Créditos: Arquivo TNA UNP é um dos ativos da Laureate em negociação no BrasilA UNP é um dos ativos da Laureate em negociação no Brasil

Segundo apuração da EXAME In “o grupo americano está disposto a resolver essas questões de forma ágil, para fazer a transação avançar”. A expectativa, segundo fontes próximas ao grupo, é que a Ânima busque ter liberdade para sair do negócio a depender dos avanços no processo arbitral (e essa questão precisa ficar regulada). Além disso, é natural que tente estabelecer que eventuais ônus financeiros serão assumidos pela Laureate, caso ocorram.

A proposta da Ânima foi de R$ 4,423 bilhões, o que representa um múltiplo de 10,7 vezes a relação entre o valor da empresa e a sua geração de caixa (EV/Ebitda) ajustado 2020. Do total de R$ 4,423 bilhões, R$ 3,8 bilhões serão pagos em dinheiro, e R$ 623 milhões pela assunção de dívida líquida. A proposta da Ânima inclui R$ 203 milhões a título de “earn-out” por vagas de medicina pendentes de aprovação.

Tanto Ânima quanto Laureate ganharam confiança para avanço do negócio — mesmo este já sendo o plano inicial — devido ao teor da decisão do juiz Luiz Felipe Bedendi que suspendeu a liminar da Ser. Bedendi argumenta que não encontrou “probabilidade de direito” nos pleitos da Ser e que, diante disso, se tornou “imperativo” acabar com o bloqueio à operação. Ele acrescentou ainda que não há urgência, uma vez que a assinatura final do negócio só pode ocorrer após aprovação pelo Conselho Administrativo de Defesa Econômica (Cade), o que impede a liquidação imediata da transação.

A Ser ainda não informou se deve recorrer ao Tribunal paulista e pedir nova liminar ou se apenas seguirá com o processo arbitral, cujo pedido de instauração foi feito na sexta-feira. Segundo o EXAME In a companhia mantém os entendimentos que a levaram à Justiça e que compreende estar agindo de acordo com seu dever fiduciário de defender os interesses de seus acionistas. A empresa havia anexado um laudo da Tendências, consultoria do ex-presidente do Banco Central, Gustavo Loyola, ao processo para reforçar seu argumento de que não há completa segurança financeira na oferta da Ânima a respeito do pagamento — principal ponto em debate.

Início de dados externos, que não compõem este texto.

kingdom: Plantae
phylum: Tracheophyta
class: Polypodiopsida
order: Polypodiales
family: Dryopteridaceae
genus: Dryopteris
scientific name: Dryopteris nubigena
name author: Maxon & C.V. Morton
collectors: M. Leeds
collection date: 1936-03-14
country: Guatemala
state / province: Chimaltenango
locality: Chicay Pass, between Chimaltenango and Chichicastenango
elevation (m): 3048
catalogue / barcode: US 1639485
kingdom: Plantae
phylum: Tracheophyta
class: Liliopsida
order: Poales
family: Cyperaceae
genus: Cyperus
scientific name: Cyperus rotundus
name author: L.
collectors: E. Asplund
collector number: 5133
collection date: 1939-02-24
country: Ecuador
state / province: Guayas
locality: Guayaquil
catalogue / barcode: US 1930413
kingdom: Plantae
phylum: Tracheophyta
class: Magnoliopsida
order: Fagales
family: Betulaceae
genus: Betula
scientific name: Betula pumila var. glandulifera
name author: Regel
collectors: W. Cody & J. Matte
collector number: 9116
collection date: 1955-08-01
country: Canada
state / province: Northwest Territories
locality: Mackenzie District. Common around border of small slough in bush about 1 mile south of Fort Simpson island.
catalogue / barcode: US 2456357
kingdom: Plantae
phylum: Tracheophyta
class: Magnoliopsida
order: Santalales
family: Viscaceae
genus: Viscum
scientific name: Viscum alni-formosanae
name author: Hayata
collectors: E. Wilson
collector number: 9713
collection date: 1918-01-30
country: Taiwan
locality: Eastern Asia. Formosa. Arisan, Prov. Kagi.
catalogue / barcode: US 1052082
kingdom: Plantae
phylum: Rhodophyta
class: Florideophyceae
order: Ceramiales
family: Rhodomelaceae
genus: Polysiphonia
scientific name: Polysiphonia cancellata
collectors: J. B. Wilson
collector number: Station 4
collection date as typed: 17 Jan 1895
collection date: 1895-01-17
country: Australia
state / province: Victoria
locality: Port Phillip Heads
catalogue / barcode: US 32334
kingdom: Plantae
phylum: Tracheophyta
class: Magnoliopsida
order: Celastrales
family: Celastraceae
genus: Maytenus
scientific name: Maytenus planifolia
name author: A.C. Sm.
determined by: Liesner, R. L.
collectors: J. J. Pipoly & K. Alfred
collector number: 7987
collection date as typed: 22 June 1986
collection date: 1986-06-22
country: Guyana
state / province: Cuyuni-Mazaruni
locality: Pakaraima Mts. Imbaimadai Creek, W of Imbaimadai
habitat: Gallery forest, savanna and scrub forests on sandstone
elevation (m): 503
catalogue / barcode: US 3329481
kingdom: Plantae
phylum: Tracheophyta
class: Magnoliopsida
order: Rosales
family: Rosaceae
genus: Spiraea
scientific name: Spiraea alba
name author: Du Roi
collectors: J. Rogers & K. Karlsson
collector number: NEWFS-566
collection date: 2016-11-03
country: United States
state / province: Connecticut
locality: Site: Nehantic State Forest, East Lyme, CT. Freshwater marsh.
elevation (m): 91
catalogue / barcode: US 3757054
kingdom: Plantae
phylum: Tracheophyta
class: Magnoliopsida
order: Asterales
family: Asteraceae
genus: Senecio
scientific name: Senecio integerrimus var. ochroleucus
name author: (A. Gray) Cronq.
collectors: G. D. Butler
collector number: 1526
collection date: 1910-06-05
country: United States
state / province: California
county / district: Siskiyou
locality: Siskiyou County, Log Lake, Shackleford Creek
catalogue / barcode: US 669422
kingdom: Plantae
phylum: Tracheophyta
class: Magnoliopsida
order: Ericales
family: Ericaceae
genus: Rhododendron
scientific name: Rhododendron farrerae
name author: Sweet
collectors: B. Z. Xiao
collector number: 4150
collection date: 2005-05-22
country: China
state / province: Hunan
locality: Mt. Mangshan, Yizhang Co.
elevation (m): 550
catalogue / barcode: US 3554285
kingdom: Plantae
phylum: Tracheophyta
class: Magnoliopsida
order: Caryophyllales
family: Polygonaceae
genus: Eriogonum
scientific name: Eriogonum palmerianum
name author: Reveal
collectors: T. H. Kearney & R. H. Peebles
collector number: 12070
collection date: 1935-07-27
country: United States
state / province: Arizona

Conforme pessoas próximas ao caso, a Ser sinaliza disposição a um acordo. Entretanto, segundo fontes, quanto mais a discussão avança, menor é a propensão do lado de Laureate e Ânima a grandes concessões. Idealmente, as duas empresas vão buscar celeridade para o fechamento da operação, para evitar paralisação diante de eventual nova liminar no Tribunal de Justiça de São Paulo (ao qual a Ser pode recorrer da decisão de Bedendi) ou mesmo eventuais bloqueios vindos da arbitragem (estes podem demorar um pouco mais, pois é preciso, primeiramente, constituir o trio de árbitros).

O grupo americano ressaltou publicamente e, em juízo, que pode vir a processar a Ser e pedir um ressarcimento da ordem de R$ 4 bilhões, caso coloque o negócio em curso em risco. Também haverá um vai e volta a respeito do pagamento tanto da multa que a Ser receberia caso o negócio fosse concluído com outro concorrente — no valor de R$ 180 milhões e que a Ânima já havia se disposto a honrar — quanto sobre o break up fee, para o cenário de descumprimento do acordo, num total de R$ 400 milhões.